I do miss them though I have told them this. Recently we went shopping! They got some really really nice jeans and a couple of shirts. They're SO cool! One of Sublime with a creepy face like a zombie and another with naruto and sasuke for me HAHAHAH. It's actually super sick and lovely. Yesterday we went for a walk together -in a way-. They were looking for things for the new apartment while I cooked chicken with rice! They obtained some really really cute things like a new water bottle with cute dog prints and a kitty head bubble lid with a straw!
The truth is I haven't been doing so well mentally or physically. We suspect many very worrying things going on with me, I won't go into much detail but right now my sleep issues are worse than ever and honestly I did wonder if maybe I was just in permanent freeze mode due to some recent issues, but I am hoping after finally sleeping 10 hours for the first time in weeks, I can start to fix my sleeping cycle again ... I hope.
Been getting back into creepypasta, I recently read to my favorite reading of Borrasca and Penpal, hysterical (negative) stories. The frenzy of a reader who isn't just a total drag of monotone and no pauses, no breathing, no entonation. I hate most nosleep-creepypasta narrators because they're so matter of fact "and then and then and end the end", no passion at all. I think I'm too hard on narrators but... idk. I'm just bad with this kind of things.
Recently I read "Why does my boyfriend have things from my childhood", I have to admit the story gripped me from the very first moment. The writer definitely knows what they are doing and even though I was disappointed by the lack of answers I can say that this is a story that is good as hell and really works with the "open ending" trope fantastically. You can make up what happened in your mind and fill the gaps yourself! It's awesome. Originally I was going to complain about it but instead I sat with the story and really processed it before I wrote about it! And it did help! So small victories, small victories!
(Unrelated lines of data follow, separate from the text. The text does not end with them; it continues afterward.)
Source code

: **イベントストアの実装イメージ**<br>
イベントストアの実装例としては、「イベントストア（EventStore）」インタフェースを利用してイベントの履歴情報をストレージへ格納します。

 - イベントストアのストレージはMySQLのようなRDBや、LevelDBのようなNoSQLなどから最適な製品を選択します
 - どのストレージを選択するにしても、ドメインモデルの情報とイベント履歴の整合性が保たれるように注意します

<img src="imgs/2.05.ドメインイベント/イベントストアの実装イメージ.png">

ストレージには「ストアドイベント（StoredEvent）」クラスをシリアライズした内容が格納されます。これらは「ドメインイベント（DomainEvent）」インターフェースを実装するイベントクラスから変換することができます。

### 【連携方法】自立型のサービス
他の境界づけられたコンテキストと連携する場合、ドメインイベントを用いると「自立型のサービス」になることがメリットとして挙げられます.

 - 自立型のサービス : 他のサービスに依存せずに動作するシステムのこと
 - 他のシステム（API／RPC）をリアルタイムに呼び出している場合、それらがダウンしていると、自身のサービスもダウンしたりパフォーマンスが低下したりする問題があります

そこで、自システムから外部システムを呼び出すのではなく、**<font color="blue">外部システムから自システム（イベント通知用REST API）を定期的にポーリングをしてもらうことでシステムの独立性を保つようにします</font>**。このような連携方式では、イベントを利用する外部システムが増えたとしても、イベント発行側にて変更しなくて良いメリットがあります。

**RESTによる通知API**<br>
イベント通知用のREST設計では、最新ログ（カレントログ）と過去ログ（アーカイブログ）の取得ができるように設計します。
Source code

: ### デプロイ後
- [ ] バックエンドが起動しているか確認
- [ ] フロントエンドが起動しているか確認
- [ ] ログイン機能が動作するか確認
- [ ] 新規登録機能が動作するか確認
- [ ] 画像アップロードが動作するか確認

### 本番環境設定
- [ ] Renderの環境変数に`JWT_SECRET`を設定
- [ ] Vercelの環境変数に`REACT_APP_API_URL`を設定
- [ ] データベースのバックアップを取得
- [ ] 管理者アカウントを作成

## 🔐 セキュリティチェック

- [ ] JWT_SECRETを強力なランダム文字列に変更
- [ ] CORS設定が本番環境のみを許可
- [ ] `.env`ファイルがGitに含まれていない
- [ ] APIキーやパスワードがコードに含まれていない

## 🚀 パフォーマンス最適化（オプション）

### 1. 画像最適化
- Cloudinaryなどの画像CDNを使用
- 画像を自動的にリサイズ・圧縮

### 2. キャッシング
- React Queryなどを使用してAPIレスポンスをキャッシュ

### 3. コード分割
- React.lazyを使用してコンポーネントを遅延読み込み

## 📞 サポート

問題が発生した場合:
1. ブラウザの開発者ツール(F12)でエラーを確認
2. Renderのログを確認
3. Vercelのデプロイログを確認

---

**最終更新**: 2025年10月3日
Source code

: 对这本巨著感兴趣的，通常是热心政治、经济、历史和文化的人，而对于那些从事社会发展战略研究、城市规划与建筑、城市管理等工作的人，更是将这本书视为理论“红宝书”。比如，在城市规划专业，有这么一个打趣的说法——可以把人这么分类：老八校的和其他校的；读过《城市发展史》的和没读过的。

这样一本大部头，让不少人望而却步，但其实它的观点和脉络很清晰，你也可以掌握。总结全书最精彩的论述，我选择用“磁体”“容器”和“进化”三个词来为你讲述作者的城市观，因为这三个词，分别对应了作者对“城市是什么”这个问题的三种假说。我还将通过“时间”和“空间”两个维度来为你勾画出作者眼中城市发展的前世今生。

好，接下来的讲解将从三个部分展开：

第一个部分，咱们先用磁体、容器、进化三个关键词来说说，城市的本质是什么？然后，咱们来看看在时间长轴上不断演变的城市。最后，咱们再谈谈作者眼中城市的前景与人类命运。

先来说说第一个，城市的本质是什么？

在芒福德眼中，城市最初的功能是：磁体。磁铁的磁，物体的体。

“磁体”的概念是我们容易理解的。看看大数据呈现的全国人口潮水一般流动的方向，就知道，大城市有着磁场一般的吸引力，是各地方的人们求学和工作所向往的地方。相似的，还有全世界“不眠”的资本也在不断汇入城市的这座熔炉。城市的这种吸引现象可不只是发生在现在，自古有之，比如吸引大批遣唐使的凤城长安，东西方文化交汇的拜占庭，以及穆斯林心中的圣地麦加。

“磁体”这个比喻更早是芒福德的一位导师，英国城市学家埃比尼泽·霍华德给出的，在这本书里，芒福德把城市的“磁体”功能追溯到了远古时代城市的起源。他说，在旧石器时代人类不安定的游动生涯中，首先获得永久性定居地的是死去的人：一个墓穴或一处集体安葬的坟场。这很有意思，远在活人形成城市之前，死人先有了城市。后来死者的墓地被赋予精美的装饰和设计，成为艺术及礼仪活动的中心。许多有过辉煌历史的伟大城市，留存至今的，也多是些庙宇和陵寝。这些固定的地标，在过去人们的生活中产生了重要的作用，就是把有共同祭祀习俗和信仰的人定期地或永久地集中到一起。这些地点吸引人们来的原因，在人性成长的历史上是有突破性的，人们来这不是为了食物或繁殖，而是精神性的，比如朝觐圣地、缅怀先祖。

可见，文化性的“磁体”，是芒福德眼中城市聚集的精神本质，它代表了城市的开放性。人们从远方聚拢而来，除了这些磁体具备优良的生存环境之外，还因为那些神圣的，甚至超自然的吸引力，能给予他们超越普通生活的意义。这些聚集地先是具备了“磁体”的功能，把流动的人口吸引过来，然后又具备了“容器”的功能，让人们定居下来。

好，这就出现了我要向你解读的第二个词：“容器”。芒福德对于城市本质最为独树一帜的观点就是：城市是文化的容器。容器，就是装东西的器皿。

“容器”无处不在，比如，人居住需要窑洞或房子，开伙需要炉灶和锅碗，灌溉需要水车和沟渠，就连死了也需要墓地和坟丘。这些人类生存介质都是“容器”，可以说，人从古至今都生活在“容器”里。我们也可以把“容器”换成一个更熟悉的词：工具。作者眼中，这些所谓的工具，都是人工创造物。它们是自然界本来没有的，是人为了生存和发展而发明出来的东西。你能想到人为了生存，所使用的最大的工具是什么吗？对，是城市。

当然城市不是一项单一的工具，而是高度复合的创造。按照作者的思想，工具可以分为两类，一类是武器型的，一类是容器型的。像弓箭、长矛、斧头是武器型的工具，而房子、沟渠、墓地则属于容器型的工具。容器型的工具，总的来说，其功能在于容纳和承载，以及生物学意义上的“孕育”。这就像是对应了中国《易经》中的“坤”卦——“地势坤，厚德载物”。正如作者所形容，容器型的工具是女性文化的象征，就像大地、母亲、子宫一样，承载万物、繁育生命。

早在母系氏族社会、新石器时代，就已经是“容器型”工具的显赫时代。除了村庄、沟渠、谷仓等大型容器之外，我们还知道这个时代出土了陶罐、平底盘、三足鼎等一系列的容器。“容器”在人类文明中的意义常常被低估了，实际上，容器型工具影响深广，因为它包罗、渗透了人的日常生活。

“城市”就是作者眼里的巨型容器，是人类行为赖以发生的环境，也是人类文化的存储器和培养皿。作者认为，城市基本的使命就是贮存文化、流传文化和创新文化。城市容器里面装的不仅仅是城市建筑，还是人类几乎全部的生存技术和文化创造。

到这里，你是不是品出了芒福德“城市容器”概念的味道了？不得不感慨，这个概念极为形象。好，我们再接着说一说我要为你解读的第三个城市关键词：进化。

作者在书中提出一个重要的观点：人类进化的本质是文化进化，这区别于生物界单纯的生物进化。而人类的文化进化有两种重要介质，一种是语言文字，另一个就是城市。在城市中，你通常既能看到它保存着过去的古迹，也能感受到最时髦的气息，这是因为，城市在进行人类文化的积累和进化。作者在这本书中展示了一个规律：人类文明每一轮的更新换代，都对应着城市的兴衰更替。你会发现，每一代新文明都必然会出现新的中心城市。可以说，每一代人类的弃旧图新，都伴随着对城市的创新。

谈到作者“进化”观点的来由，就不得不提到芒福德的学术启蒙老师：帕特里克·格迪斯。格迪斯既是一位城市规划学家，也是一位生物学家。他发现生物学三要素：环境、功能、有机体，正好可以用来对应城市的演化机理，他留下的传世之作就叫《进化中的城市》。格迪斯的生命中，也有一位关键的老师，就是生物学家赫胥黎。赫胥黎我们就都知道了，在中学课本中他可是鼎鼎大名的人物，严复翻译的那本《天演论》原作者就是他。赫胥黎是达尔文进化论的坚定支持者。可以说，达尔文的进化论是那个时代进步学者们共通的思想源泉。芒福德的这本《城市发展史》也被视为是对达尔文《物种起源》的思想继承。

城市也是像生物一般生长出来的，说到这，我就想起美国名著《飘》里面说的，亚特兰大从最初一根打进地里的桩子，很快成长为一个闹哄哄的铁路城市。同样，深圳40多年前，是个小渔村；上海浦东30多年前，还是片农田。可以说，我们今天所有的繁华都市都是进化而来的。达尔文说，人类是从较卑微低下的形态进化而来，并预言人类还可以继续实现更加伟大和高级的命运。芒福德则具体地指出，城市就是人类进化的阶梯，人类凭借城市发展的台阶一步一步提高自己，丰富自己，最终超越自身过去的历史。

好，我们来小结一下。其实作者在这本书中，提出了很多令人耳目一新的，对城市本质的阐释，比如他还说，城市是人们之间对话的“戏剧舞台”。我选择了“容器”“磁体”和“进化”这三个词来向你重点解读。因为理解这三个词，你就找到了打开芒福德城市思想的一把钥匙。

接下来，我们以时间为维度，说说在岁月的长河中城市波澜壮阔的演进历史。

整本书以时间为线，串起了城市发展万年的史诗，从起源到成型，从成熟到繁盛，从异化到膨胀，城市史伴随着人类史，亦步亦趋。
I also read "Playland", my fucking lord, that story had me by the balls the whole time, it's like the hysteria of parenthood takes over in the grand scheme of things to attack your mind as hard as it humanly can. If you're a parent, I think this story will work on you in a particularly evil way. Just the very last sight of Lily made me shudder, and realize just how insane this story was. I hated it in a good way, terrifying!
Besides that I have been playing Story of Seasons Pioneers of Olive Town. My husband actually bought me that game last year and I took a bit of a break in between things. Other than that I don't really have much to say. I've just been tired, mentally out of it. I have work to do so it's about time I get to it. Goodnight.